• **EXERCISE BRIEF**
Rewrite the items that follow with every "zero-indexed" changed to "0-indexed" and nothing else altered. Leave out the pictures.

■ ■ ■

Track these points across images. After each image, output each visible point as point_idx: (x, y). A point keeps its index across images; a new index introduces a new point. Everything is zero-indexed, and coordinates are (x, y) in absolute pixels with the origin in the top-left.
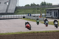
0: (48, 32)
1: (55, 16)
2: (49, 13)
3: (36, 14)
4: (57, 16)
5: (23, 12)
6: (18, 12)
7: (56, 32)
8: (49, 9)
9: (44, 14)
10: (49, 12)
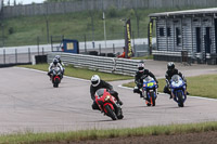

■ ■ ■

• **ANSWER BOX**
Track these points across images. After each image, output each visible point as point_idx: (x, y). A point keeps its index across images; a new index introduces a new point. Everything is 0-indexed, and coordinates are (x, y) in absolute pixels with the origin in the top-left.
0: (48, 32)
1: (55, 16)
2: (49, 13)
3: (36, 14)
4: (57, 16)
5: (23, 12)
6: (18, 12)
7: (56, 32)
8: (49, 9)
9: (44, 14)
10: (49, 12)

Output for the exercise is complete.